O ministro da Administração Interna foi ouvido pela segunda vez por causa do Orçamento do Estado para 2018, desta vez por causa do dossier do poder local. Deixou claro que não discorda totalmente quando as bancadas dos vários partidos se queixam da insuficiência da verba transferida para as autarquias, sobretudo num ano em que se preparam para ganhar mais competências. Mas nisto, Eduardo Cabrita partilha a responsabilidade com o Parlamento: “Se não aprovarem a lei quadro, nem a Lei de Finanças Locais, continuaremos fundamentalmente no quadro marcado por todas as insuficiências que todas as bancadas caracterizam”. E ainda somou mais encargos aos municípios, em matéria de prevenção de incêndios.
Foram quatro horas de audição dedicada ao poder local neste Orçamento, com Cabrita a insistir na “convergência” parlamentar para que o dossier que já trouxe do cargo de ministro Adjunto (onde esteve até outubro, altura em que foi substituir a ministra da Administração Interna que se demitiu) seja concluído rapidamente: a descentralização de competências para as autarquias locais. Mas a tarefa não se adivinha fácil e, no Parlamento, o PCP foi um dos partidos que mais avisou para as a falta de recursos nas autarquias.

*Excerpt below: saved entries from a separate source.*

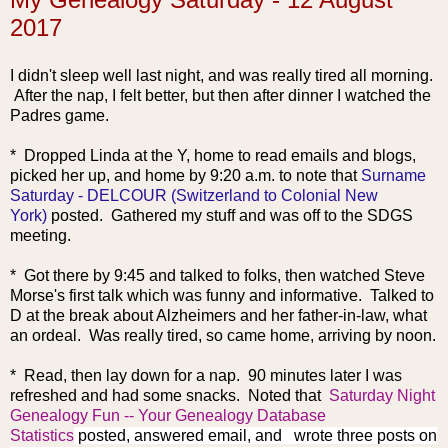
2017
I didn't sleep well last night, and was really tired all morning.
After the nap, I felt better, but then after dinner I watched the
Padres game.
* Dropped Linda at the
Y, home to read emails and blogs,
picked her up, and home by 9:20 a.m. to note that
Surname
Saturday - DELCOUR (Switzerland to Colonial New
York)
posted. Gathered my stuff and was off to the SDGS
meeting.
* Got there by 9:45 and talked to folks, then watched Steve
Morse's first talk which was funny and informative. Talked to
D at the break about Alzheimers and her father-in-law, what
an ordeal. Was really tired, so came home, arriving by noon.
* Read, then lay down for a nap. 90 minutes later I was
refreshed and had some snacks. Noted that
Saturday Night
Genealogy Fun -- Your Genealogy Database
Statistics
posted, answered email, and
wrote three posts on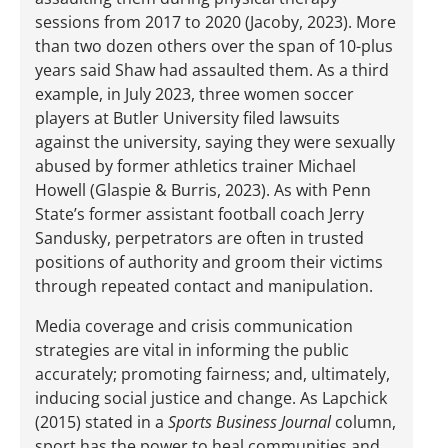
sessions from 2017 to 2020 (Jacoby, 2023). More
than two dozen others over the span of 10-plus
years said Shaw had assaulted them. As a third
example, in July 2023, three women soccer
players at Butler University filed lawsuits
against the university, saying they were sexually
abused by former athletics trainer Michael
Howell (Glaspie & Burris, 2023). As with Penn
State’s former assistant football coach Jerry
Sandusky, perpetrators are often in trusted
positions of authority and groom their victims
through repeated contact and manipulation.
Media coverage and crisis communication
strategies are vital in informing the public
accurately; promoting fairness; and, ultimately,
inducing social justice and change. As Lapchick
(2015) stated in a
Sports Business Journal
column,
sport has the power to heal communities and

A deputada Paula Santos abriu logo a intervenção comunista a “lamentar que a recuperação da autonomia dos municípios não seja acompanhada dos meios necessários para que as autarquias possam exercer as suas competências. Mais um ano que a Lei de Finanças Locais não é cumprida”.

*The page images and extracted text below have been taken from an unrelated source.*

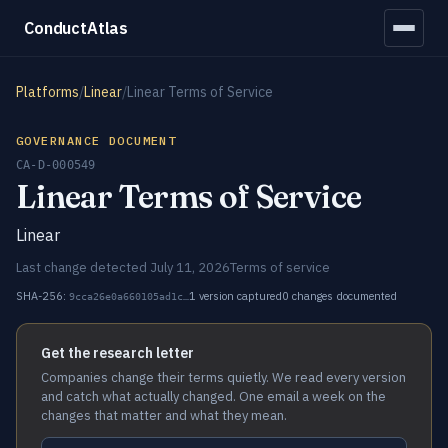
ConductAtlas
Platforms
/
Linear
/
Linear Terms of Service
GOVERNANCE DOCUMENT
CA-D-000549
Linear Terms of Service
Linear
Last change detected July 11, 2026
Terms of service
SHA-256:
1 version captured
0 changes documented
9cca26e0a660105ad1c…
Get the research letter
Companies change their terms quietly. We read every version
and catch what actually changed. One email a week on the
changes that matter and what they mean.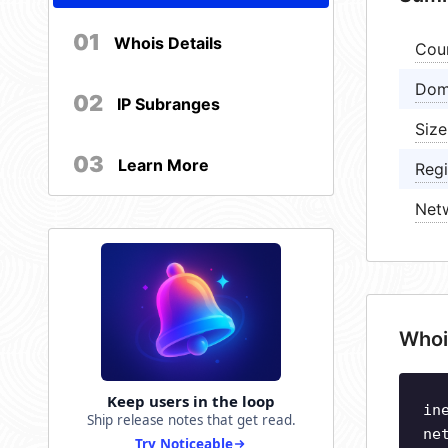
01
Whois Details
Cou
Dom
02
IP Subranges
Size
03
Learn More
Regi
Net
Whoi
Keep users in the loop
in
Ship release notes that get read.
ne
Try Noticeable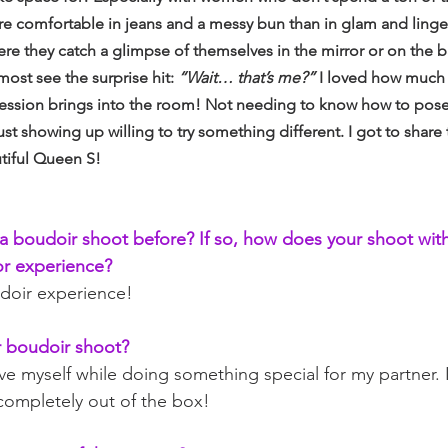
re comfortable in jeans and a messy bun than in glam and linger
e they catch a glimpse of themselves in the mirror or on the b
ost see the surprise hit: 
“Wait… that’s me?” 
I loved how much 
session brings into the room! Not needing to know how to pose
 just showing up willing to try something different. I got to share
tiful Queen S!
a boudoir shoot before? If so, how does your shoot wit
or experience?
udoir experience!
 boudoir shoot?
e myself while doing something special for my partner. I
completely out of the box!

E os comunistas têm contas feitas: “É inaceitável que o Governo não cumpra pelo terceiro ano consecutivo a Lei das Finanças Locais. Com isso, ficam a faltar 314 milhões de euros que seriam fundamentais para que os municípios pudessem desenvolver o seu trabalho”. E mais: “O não cumprimento da Lei já retirou aos municípios da última década 3,6 mil milhões de euros”.
O ministro passa a bola para o lado de lá da bancada onde se senta o Governo, de alguma forma admitindo que o que está previsto transferir no próximo ano (2,7 mil milhões de euros, um aumento aquém do que está definido na lei) é pouco, quando desafia os partidos a aprovarem o pacote legislativo que faz parte da descentralização e assume que, se não o fizerem, “as insuficiências” ficam na mesma. Este foi, aliás, um capítulo de especial tensão na negociação deste Orçamento entre o então ministro Adjunto, Eduardo Cabrita, e o ministro das Finanças, Mário Centeno. Nessa altura, Cabrita até chegou ao fim da negociação orçamental sublinhando publicamente “um diferencial de cerca de 70 milhões de euros” entre a transferência que consta no Orçamento e os critérios da Lei das Finanças Locais.
Sem mais recurso a queixas indiretas e perante as criticas das várias bancadas sobre as verbas transferidas, o ministro acabou depois por fixar-se no copo meio cheio e sublinhou o “crescimento de 136 milhões de euros nas transferências para os municípios em relação a 2015″, ou seja, compara diretamente com a herança do Governo anterior para se defender.
Além disso, aproveitou ainda para anunciar novas valências para as autarquias, que vão surgir esta sexta-feira, entre as propostas de alteração ao Orçamento que estão a ser ultimadas. Dois exemplos:
- Os municípios terão 65 milhões de euros para “recuperar equipamentos municipais” destruídos nas três fases de incêndios deste verão: no incêndio de Pedrógão Grande, nos incêndios de julho e agosto e nos incêndios de outubro;
- Os municípios passarão a ter a incumbência de apoiar a limpeza de terrenos, “garantindo a proteção das habitações e das zonas envolventes” através de uma linha de crédito no valor de 46 milhões de euros.
Mas o ministro acabou por explicar, depois, que este último apoio para a limpeza de terrenos será, mais tarde, reembolsado pelos municípios, “na medida em que recuperem dos proprietários aquilo que for devido” ou na medida em que consigam “ter receitas, designadamente pela alienação de madeiras que resultem da ação de limpeza”.
Quanto à descentralização, que pretende ter em marcha agora que se iniciam os novos mandatos autárquicos, o ministro aproveitou o momento para apertar os partidos quanto à definição de um “calendário, que possa ser fiscalizado pela Assembleia da República”, para concretizar medidas. “Não podemos dizer que queremos descentralização mas depois não conseguir concretizar aqui, em medidas, competências, meios e recursos. A responsabilidade é de todos“. O ministro diz mesmo que é momento de “encontrar as convergências necessárias para que o debate seja sobre a concretização e não sobre a expectativa mais ou menos exigente sobre o futuro do poder local”, sobretudo agora que já se passou a fase do combate eleitoral autárquico.